■ Page images and their extracted text
··········
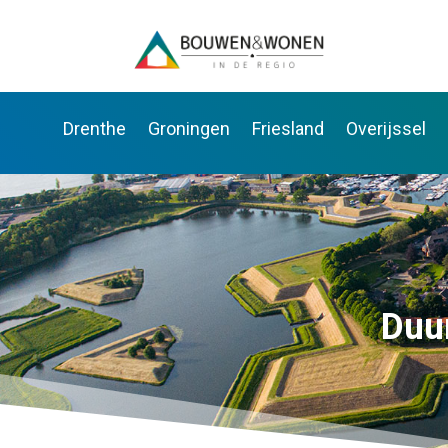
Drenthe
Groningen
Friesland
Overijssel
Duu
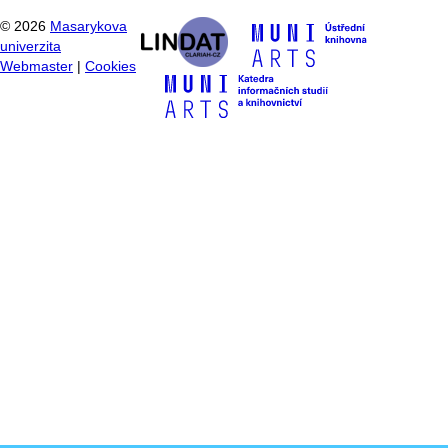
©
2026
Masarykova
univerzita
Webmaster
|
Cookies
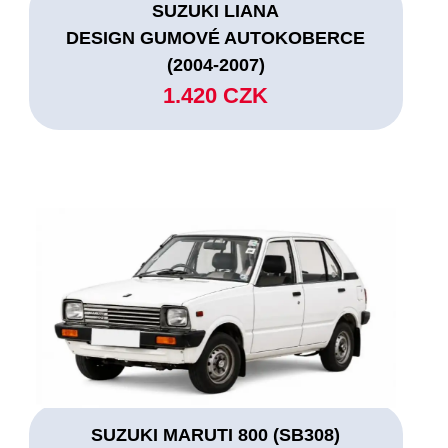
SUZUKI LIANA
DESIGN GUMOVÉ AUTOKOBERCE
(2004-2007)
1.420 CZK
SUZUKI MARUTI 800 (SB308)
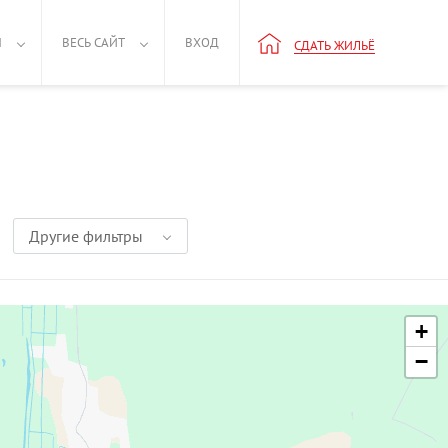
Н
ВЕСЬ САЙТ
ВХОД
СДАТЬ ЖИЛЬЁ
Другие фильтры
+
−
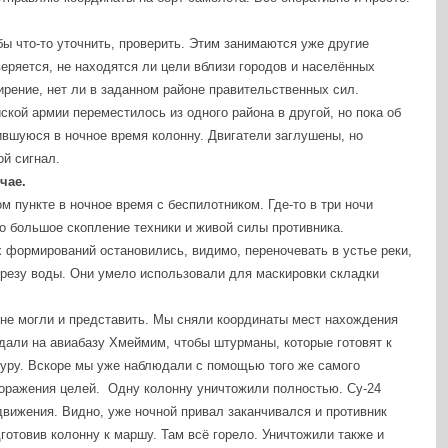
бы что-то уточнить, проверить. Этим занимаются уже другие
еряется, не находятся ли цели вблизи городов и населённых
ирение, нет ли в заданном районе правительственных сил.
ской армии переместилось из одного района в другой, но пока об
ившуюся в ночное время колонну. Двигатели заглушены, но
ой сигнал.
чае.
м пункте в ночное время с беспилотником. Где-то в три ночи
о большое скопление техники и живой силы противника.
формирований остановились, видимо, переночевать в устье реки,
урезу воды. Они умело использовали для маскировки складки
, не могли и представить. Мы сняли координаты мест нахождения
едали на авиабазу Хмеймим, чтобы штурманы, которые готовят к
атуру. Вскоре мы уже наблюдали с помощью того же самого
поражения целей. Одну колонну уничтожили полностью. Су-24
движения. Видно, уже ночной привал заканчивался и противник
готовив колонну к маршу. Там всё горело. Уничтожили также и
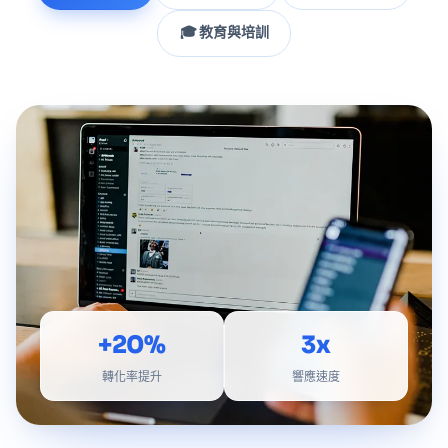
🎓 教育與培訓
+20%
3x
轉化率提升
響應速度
··········
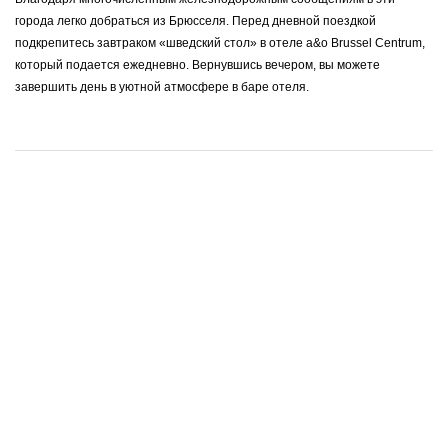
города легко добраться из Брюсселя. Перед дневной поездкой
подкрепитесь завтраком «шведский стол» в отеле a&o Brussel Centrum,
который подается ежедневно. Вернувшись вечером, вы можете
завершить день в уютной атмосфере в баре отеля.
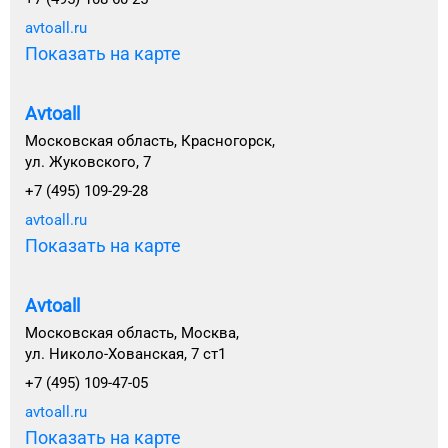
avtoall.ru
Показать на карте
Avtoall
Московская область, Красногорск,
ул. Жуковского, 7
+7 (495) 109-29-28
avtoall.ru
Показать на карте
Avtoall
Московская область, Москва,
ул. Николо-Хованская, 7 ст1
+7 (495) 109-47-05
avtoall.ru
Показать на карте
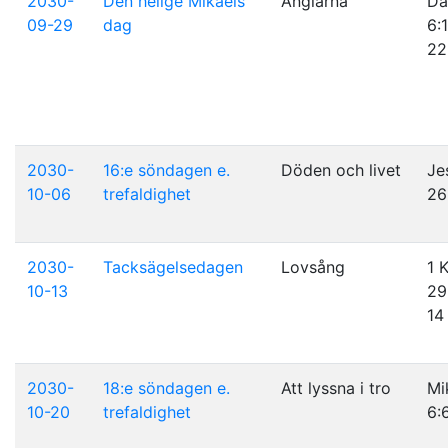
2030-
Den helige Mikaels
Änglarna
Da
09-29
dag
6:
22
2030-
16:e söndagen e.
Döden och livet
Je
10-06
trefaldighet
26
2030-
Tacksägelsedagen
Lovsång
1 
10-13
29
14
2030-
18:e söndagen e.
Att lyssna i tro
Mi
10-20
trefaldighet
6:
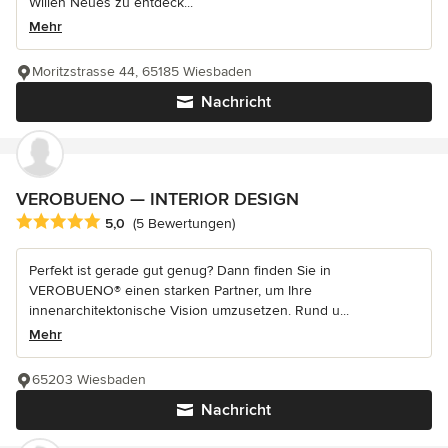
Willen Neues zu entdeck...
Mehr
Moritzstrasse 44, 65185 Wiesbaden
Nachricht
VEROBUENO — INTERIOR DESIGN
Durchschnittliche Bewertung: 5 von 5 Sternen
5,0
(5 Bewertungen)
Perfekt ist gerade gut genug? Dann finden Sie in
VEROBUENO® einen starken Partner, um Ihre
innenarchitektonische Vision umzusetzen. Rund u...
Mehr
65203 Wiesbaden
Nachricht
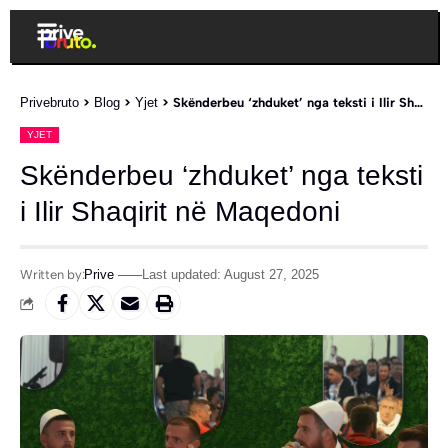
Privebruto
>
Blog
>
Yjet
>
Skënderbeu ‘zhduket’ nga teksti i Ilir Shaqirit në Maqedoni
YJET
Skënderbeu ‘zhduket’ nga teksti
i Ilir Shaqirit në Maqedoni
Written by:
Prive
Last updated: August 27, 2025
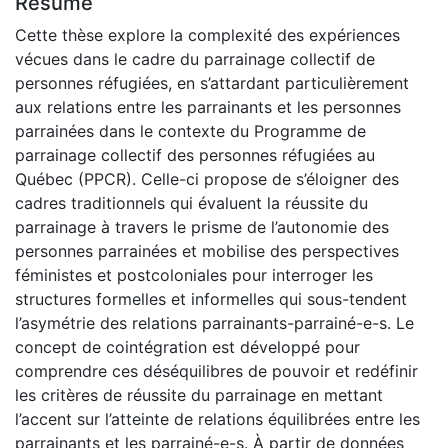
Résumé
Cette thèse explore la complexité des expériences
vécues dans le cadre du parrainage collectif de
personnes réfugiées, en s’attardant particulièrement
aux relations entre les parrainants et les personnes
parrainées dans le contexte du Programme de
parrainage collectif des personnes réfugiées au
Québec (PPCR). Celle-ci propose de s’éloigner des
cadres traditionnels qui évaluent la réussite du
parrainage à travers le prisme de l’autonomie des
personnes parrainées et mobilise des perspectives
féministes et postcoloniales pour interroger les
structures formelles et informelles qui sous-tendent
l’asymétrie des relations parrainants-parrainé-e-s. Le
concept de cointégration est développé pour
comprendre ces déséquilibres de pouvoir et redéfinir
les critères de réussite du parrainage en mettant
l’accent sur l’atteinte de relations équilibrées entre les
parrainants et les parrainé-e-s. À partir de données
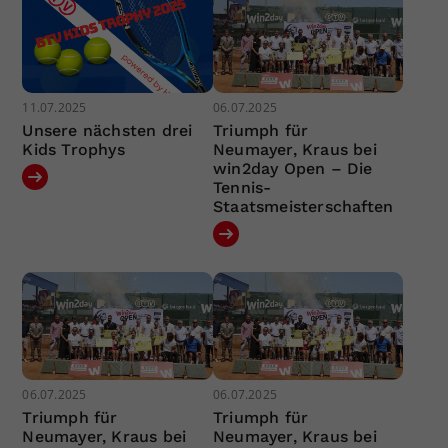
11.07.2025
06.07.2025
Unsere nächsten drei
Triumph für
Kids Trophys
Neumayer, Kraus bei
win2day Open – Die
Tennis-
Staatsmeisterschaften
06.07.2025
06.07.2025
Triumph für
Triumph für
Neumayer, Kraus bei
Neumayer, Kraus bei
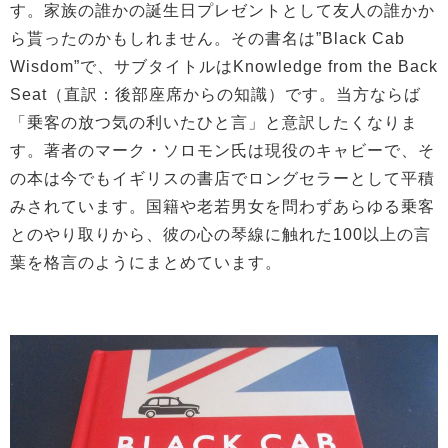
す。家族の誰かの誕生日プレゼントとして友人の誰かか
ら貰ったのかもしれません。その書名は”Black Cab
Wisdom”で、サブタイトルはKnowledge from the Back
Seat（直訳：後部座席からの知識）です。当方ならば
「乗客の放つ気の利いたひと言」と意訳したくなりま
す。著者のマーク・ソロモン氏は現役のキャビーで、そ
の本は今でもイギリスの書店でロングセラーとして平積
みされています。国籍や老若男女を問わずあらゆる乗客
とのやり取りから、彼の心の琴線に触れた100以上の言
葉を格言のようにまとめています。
··········
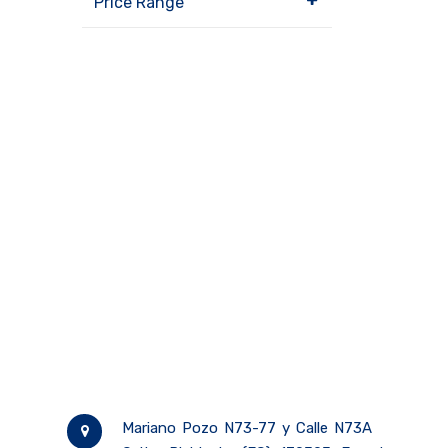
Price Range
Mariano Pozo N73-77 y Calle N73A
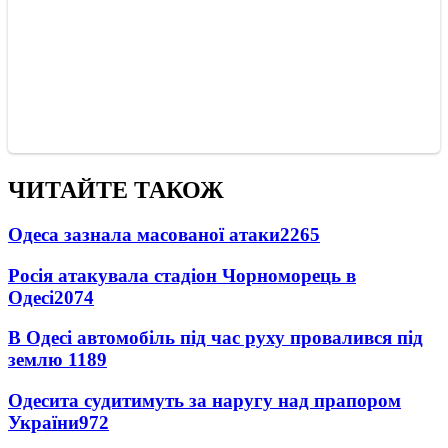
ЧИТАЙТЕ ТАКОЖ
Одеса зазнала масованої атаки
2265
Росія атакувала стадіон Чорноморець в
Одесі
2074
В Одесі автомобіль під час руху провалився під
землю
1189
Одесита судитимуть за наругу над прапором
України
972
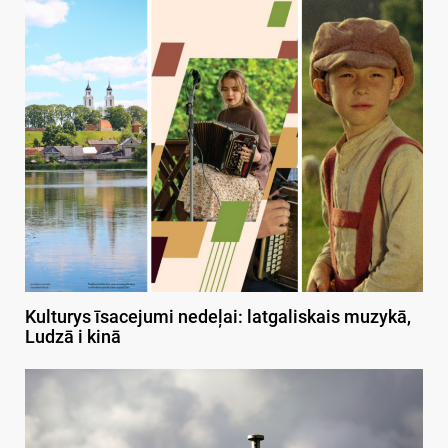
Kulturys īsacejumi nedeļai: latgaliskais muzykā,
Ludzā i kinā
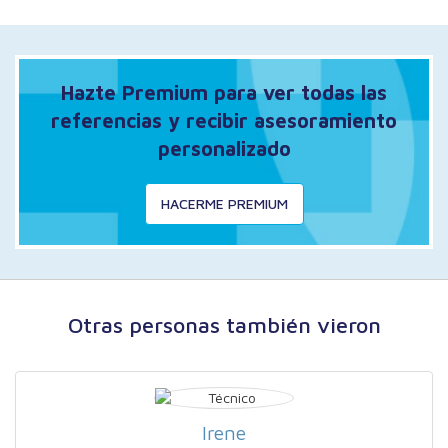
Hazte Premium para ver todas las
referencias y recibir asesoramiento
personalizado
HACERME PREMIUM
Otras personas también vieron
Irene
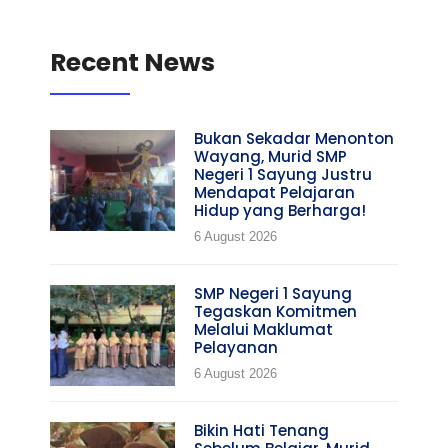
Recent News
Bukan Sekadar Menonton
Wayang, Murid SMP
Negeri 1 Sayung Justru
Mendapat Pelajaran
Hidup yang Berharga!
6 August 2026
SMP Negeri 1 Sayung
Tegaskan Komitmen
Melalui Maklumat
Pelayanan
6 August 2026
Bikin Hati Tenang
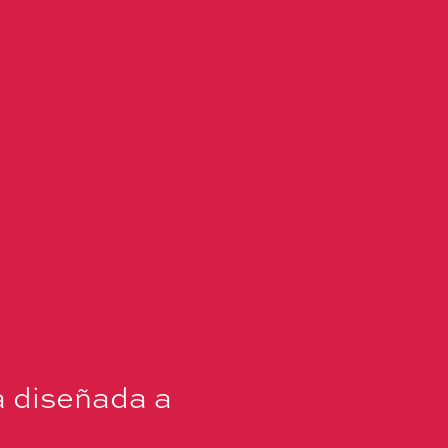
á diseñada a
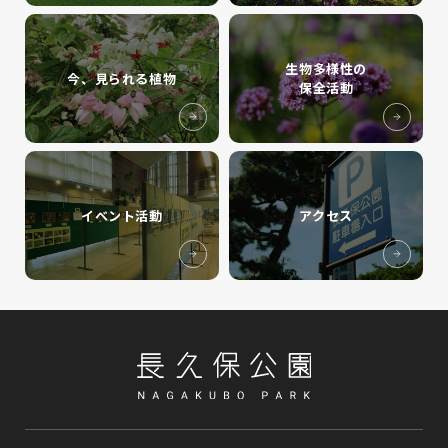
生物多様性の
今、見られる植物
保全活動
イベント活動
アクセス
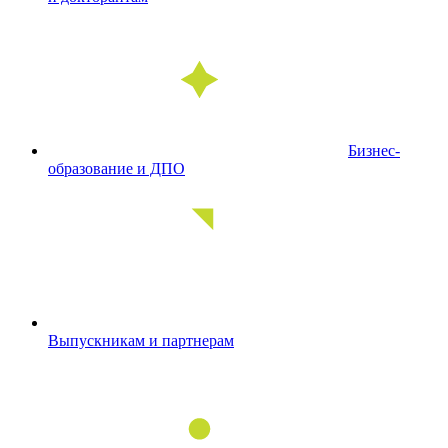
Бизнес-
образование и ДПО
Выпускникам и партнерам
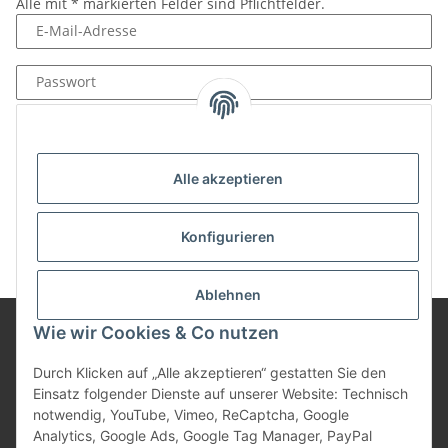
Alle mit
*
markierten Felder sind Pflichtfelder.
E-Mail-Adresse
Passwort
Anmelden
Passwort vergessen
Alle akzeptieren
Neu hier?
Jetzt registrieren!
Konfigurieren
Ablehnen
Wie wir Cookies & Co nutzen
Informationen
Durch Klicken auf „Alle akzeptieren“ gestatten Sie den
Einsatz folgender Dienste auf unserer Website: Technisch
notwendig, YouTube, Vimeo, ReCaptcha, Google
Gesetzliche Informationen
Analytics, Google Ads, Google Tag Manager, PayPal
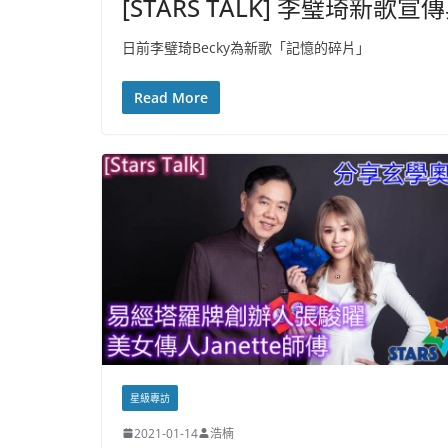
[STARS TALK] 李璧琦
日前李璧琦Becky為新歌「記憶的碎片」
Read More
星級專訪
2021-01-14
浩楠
··········
■ Prompt
Can you reproduce, line for line, the lines of the listing starting with the line that contains "ЧИТАЙТЕ ТАКОЖ" and going on through the line that contains "Выпускникам и партнерам", both included, with the pictures left out?

■ Solution
ЧИТАЙТЕ ТАКОЖ
Одеса зазнала масованої атаки
2265
Росія атакувала стадіон Чорноморець в
Одесі
2074
В Одесі автомобіль під час руху провалився під
землю
1189
Одесита судитимуть за наругу над прапором
України
972
Kulturys īsacejumi nedeļai: latgaliskais muzykā,
Ludzā i kinā
Hazte Premium para ver todas las
referencias y recibir asesoramiento
personalizado
HACERME PREMIUM
Otras personas también vieron
Irene
Recent News
Bukan Sekadar Menonton
Wayang, Murid SMP
Negeri 1 Sayung Justru
Mendapat Pelajaran
Hidup yang Berharga!
6 August 2026
SMP Negeri 1 Sayung
Tegaskan Komitmen
Melalui Maklumat
Pelayanan
6 August 2026
Bikin Hati Tenang
á diseñada a
生物多様性の
今、見られる植物
保全活動
イベント活動
アクセス
Бизнес-
образование и ДПО
Выпускникам и партнерам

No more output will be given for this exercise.